For a long time, estate agent windows were incomprehensible to me. Prices simply did not make any sense. How could a grotty terraced house in North London be worth £500,000? Were city high flyers really spending their bonuses on houses that just one short generation ago were occupied by bus drivers and dinner ladies?
More recently, I believe I have developed a better understanding of the estate agent's window. With the virtual disappearance of first time buyers, the UK property market has become a closed community of speculators, trading with each other.
It works something like this: speculator A lists their overvalued slum at the estate agents. Speculator B buys it with a loan from the high street bank, and the estate agent takes his commission. The solicitor gets his cut arranging the transaction, and the Treasury gets the stamp duty.
A short time later, speculator B lists the same property at a higher price and passes it along to Speculator C. So long as the high street bank is prepared to lend out progressively larger mortgages, the cycle continues, with prices accelerating at every stage.
In Britain today, housing ownership is churning around in a stagnant pool of speculators. Each time a property changes hands, the new owner takes on a larger mortgage than the previous owner. At an aggregate level, the level of housing related debt has exploded. Nevertheless, everyone seems comfortable because property values have remained buoyant.
Occasionally, housing speculators turn to people like me and try to explain this debt accumulation cycle. Rather than talk about shoddy lending practices, they explain that there is a terrible housing shortage that pushing prices ever higher. In fact, there is so much pent up demand for housing that prices can only ever go one way.
There were occasions when these housing speculators gave me some advice - "go on girl, get out there and get on the property ladder". Here, I must admit to the occasional moments of weakness that led to some unpleasant trips into the estate agents office. I even looked at some potential properties. However, it was follow-up visits down to the high street bank that put me off home-ownership. As I looked at the 25 year repayment schedule, I just couldn't see the annual holiday, or the regular night out. All I could see was a lifetime of financial sacrifice.
These conversations with the home owning elite, the estate agents and the high street mortgage brokers gave the rise in house prices a dubious plausibility. After all, how can anyone argue against the iron laws of restricted supply and pent-up demand?

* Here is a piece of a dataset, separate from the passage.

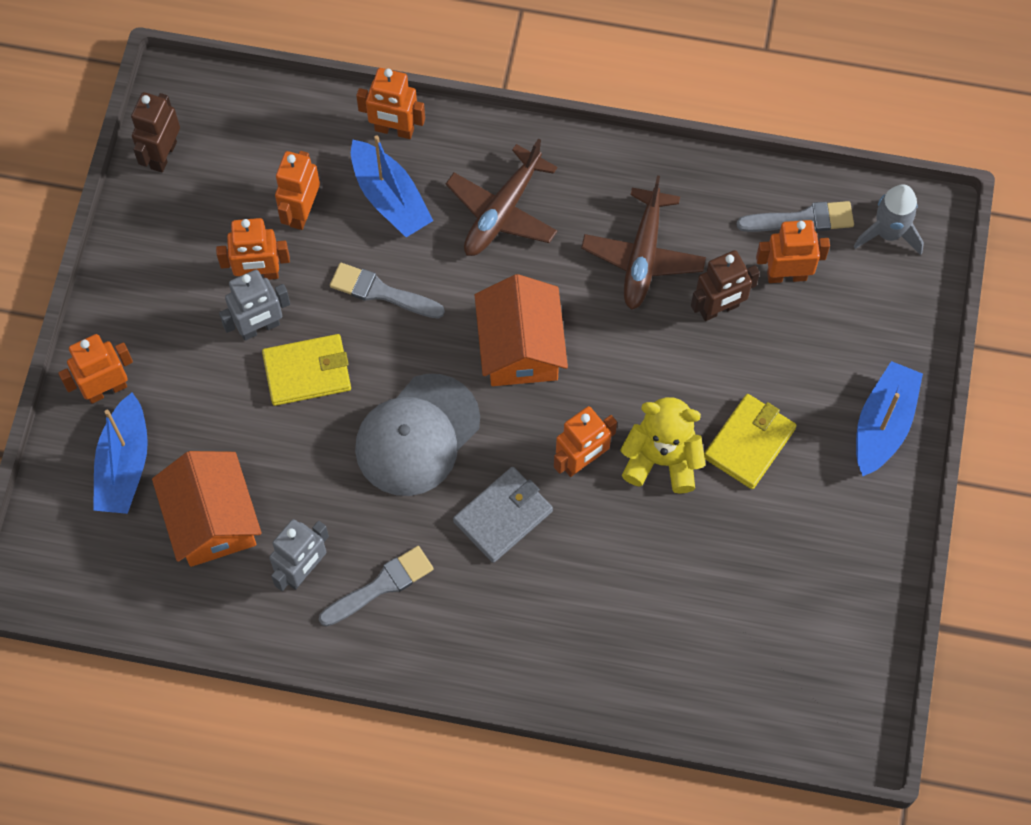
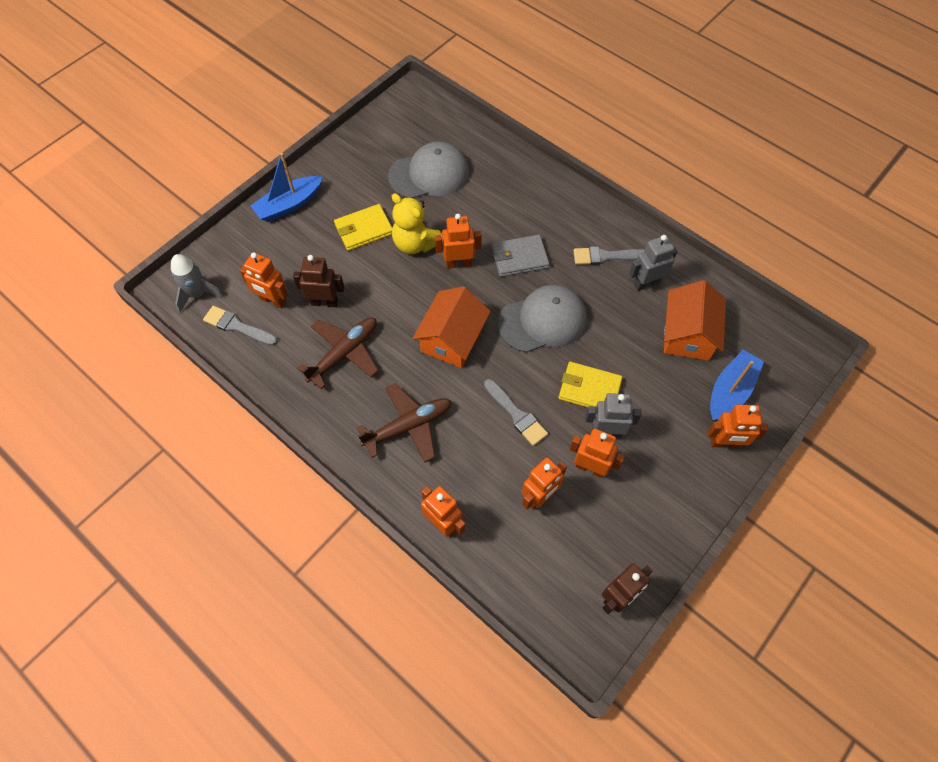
camera: 150 degrees left, 5 degrees down
blue boat [351,136,433,237] -> none
none -> grey cap [388,141,469,198]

For a long time, I have to confess to being taken in by this line of thinking. However, one day I noticed that my rent had remained remarkably stable, despite the surge in house prices. If rents are not going up, then where is the housing shortage?
With the housing shortage justification blown away by my stagnant rent, I started to look to credit growth for the answer. Sure enough, the data told a very simple story; UK credit growth was smooching around the housing market like a teenage boy with his first girlfriend.
It soon became obvious that this bubble depended on excessive credit growth and debt accumulation. The housing shortage was merely a abili for irresponsible banking. Furthermore, it was also obvious that house prices would continue to rise so long as banks extend ever larger loans. It would stop as soon as the credit tap was turned off.
After ten years, it appears that the UK housing market has finally reached this point. UK banks have severely restricted mortgage growth. Credit growth has jilted the housing market. The separation will be painful.
Today, speculator A can no longer sell her overvalued property to speculator B. The estate agent will not receive their commission, and the solicitor will not arrange the sale. As for the Treasury, it will not be receiving its stamp duty.
Speculator A, however, will be carrying a very large debt that the high street bank will expect to be serviced. Initially, speculator A will avoid facing up to the harsh truth that their property can not sell at a price sufficient to pay off the mortgage. She will be left with just two choices; either keep paying the mortgage or default. Both will be painful, but the High Street bank would definitely prefer the former rather than latter option. Some speculators will pay, but way too many will end up defaulting.
As for the future, house prices will fall; the bus drivers and dinner ladies will eventually recover those shabby North London terraces. The city highfliers will again buy houses out in Amersham. As for me, I will be able to pass by one of the few remaining estate agents offices without feeling either confused or angry. Yes, better days will soon be upon us. Normal people will again be able to think about buying a home.